Equation Summary

EQUATION SUMMARY

Because of the relatively large number of defined quantities and mathematical relationships in this unit's reading, I thought it might help to summarize the parameters associated with measurements of relatively nearby stars. These nearby stars represent a data-base that is the foundation for stellar astronomy, especially those for which we can determine stellar mass.

1. The only direct method for measuring distance to near-by stars is the method of geometric parallax - the apparent shift of stars relative to the background of very distant stars when Earth moves through its orbit of the Sun. The present data-base encompasses about 1 million stars out to a distance of about 200 pc (almost 700 light-years) from our solar system. You'll see many other distance estimation methods in future weeks, and they all depend upon this slender data-base. The simple-looking relation between distance and the measured parallactic angle "p" is
distance = 1/p, with p expressed in arc-seconds and distance in parsecs (pc)

2. From light spectrum measurements of individual stars (whether or not they are in the data-base of relatively nearby stars), astronomers can estimate a star's surface temperature and apparent brightness (B).

3. For stars in the nearby star data-base (known distance), one can then calculate luminosity (L) with the relation
L (is proportional to) {B x (distance)²}.
Remember that L has units of power, or watts. While the luminosity of a star is a fixed quantity determined by the mass (and history) of the star, the apparent brightness depends on its distance from us.

4. Given the luminosity from step 3, and the surface temperature (T) from step 2, you can calculate the radius from the relation
L (is proportional to) {R² x T⁴}, or (solving for R²), R² (is proportional to) {L/T⁴}

5. To determine the mass of a star directly, it must be in a multiple-star system (or have planets orbiting it in known orbits). Fortunately, for stars in that important nearby star data-base, most of them are in multiple-star systems, and most of those systems are binary pairs. So our Sun is in a minority of single-star systems. Three-star systems are less numerous than binaries, and four-star systems are less numerous still. The following description of mass determination is for stars in a binary pair. In a binary pair, each star orbits in an elliptical path about the center of mass of the 2-star system.

Definition of terms:
        a₁ = semi-major axis of orbit of star number 1 (units of astronomical units, or A.U.)
        a₂ = semi-major axis of orbit of star number 2
        a = a₁ + a₂
        M₁ = mass of star number 1 (units of solar masses)
        M₂ = mass of star number 2
        P = period of mutual orbit (units of years)

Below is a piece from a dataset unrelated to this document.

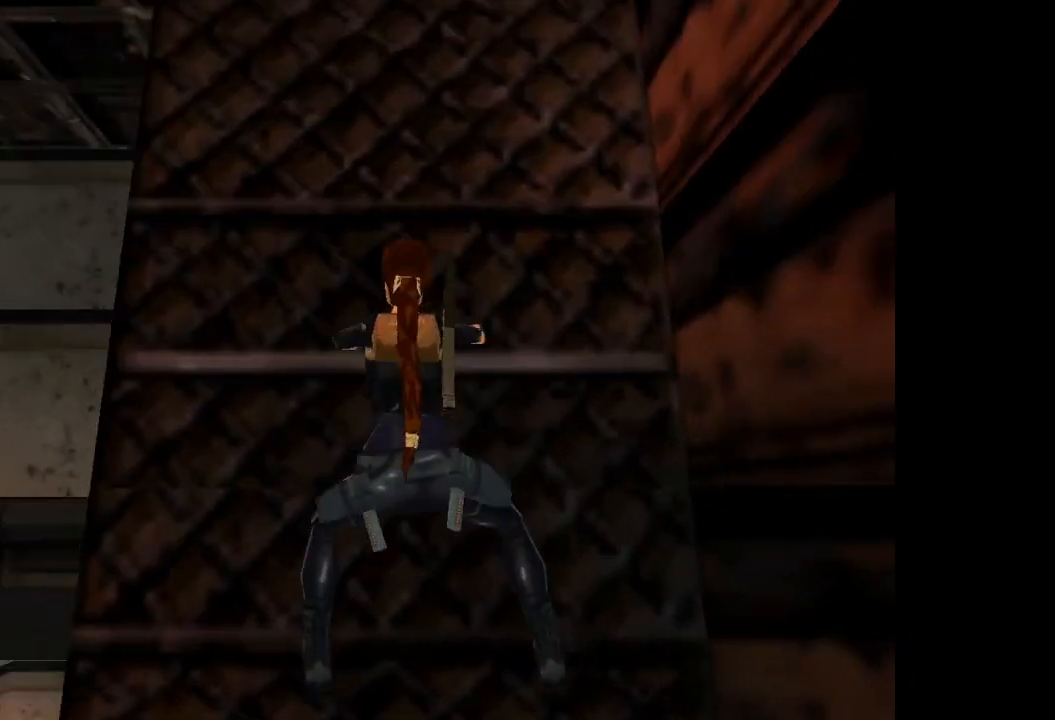
{"buttons": ["CIRCLE", "DPAD_UP"], "events": [[167, "SQUARE", "up"], [233, "CIRCLE", "down"], [233, "CROSS", "up"], [300, "DPAD_DOWN", "up"], [434, "DPAD_UP", "down"]]}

Equations used to find mass:
1. This is a generalized form of Kepler's laws (first formulated for planets around a star (our Sun) far more massive than any of the planets):
            P² = a³/(M₁ + M₂)

2. The second equation is a consequence of the definition of the term "center of mass" for the binary system:
            M₁/M₂ = a₂/a₁

If the astronomer can measure a₁, a₂, and P, she can compute the two (unknown) masses using the 2 equations. In effect, if one can measure everything about the mutual orbit, calculation of the individual masses looks easy. Knowing a₁ and a₂ also involves knowing the distance from observer to the star system, so in addition the astronomer must measure that distance. For our nearby star data-base, this means measuring the geometric parallax and calculating distance. Naturally, almost nothing in astronomy is really easy, and there are other complications involved in mass measurements, most of which astronomers are able to overcome in many cases. This results in a subset of the nearby star data-base for which we know mass, in addition to the other quantities like luminosity, size, and surface temperature. Using this data-base subset, we could then search for correlations between mass and the other quantities, and we would notice strong correlations for stars on the main sequence. (i.e., not for stars such as white dwarfs and red giants).

6. Astronomers measure the component of a star's motion along our line of sight to the star (called radial velocity component) using the Doppler shift of the star's spectral absorption lines. This obviously requires measurement of the star's light spectrum using a telescope and spectrometer.

7. Astronomers obtain the component of a star's motion perpendicular to our line of sight to the star (called transverse velocity component) by repeatedly measuring a star's location versus locations of much more distant stars. This clearly can become entangled with measurement of stellar parallax, which involves the same kind of measurement at 6-month intervals. Astronomers are very clever and can sort out these two different motions - one real (actual transverse motion) and one apparent (parallax).